### PROMPT 1
According to the Pitney Bowes divestiture news item, what will the company use the sale proceeds for, and what cash and debt figures does it report as of Sep 30, 2019? Answer in one to three sentences.
### PROMPT 2
Write the next part of the Pitney Bowes divestiture news item, starting after its last sentence.

### EXCERPT PROVIDED
[Start of section]

Pitney Bowes Inc. PBI completed the divestiture of its Software Solutions business to Syncsort, in a transaction worth approximately $700 million. However, the deal excludes Pitney Bowes’s software and data business in Australia, whose divestitures are likely to be completed in the first quarter of 2020.
The divestiture of Pitney Bowes’s Software Solutions business to Syncsort was initially announced on August 2019.
Proceeds from the divestiture will be utilized by Pitney Bowes for reducing debt burden. As of Sep 30, 2019, the company had cash and cash equivalents (including short-term investments) of $651.9 million and long-term debt (including current portion) of $3.069 billion.
During the third quarter of 2019, financials pertaining to Software Solutions business were recorded under discontinued operations.

[End of section]

### INFORMATION SUPPLIED
[Start of section]

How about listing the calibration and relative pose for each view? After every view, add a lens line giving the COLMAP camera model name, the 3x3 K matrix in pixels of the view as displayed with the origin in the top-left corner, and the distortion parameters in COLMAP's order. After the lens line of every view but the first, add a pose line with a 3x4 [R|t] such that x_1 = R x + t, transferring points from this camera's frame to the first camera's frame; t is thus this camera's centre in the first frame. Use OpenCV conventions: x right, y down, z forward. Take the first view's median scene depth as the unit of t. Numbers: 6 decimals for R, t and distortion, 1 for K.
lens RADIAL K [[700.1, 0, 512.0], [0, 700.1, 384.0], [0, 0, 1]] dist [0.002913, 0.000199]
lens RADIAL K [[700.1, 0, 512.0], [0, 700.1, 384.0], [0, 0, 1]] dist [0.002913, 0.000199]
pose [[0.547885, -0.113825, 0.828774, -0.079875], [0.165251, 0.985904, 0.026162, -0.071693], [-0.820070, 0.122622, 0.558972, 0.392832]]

[End of section]

### RESPONSE BOX 1
Pitney Bowes will use the proceeds from selling its Software Solutions business to Syncsort to reduce its debt burden. As of Sep 30, 2019, it had cash and cash equivalents, including short-term investments, of $651.9 million and long-term debt, including the current portion, of $3.069 billion.

### RESPONSE BOX 2
Pitney Bowes Inc. Price and Consensus
Divestures as Growth Strategy
Sluggishness in the Software Solutions business has been a headwind for Pitney Bowes. The unit has been reeling under reduced license revenues, lesser renewal deals and softness in new license deal wins. Such downturns compelled management to undertake the divestiture.
Apart from lowering debt burden, the move is likely to enable the company to focus on other profitable businesses. This, in turn, is likely to boost shareholders’ value in the long run.
In 2018, the company completed the deal with Platinum Equity to divest its Document Messaging Technologies (DMT) production mail and supporting software business. In the beginning of 2019, Pitney Bowes divested its SMB businesses that is based across six European countries — Sweden, Denmark, Norway, Finland, Italy and Switzerland — to BAVARIA Industries Group AG to enhance go-to-market strategy.
Bottom Line
We note that the company is on track with its business transformation process, which aims to accomplish three major objectives — stabilizing its SMB business, enhancing operational excellence and leveraging digital commerce business to maximize growth. Progressing along these lines, we expect that divestiture of weak businesses will enable the company to refine its portfolio and utilize resources more prudently.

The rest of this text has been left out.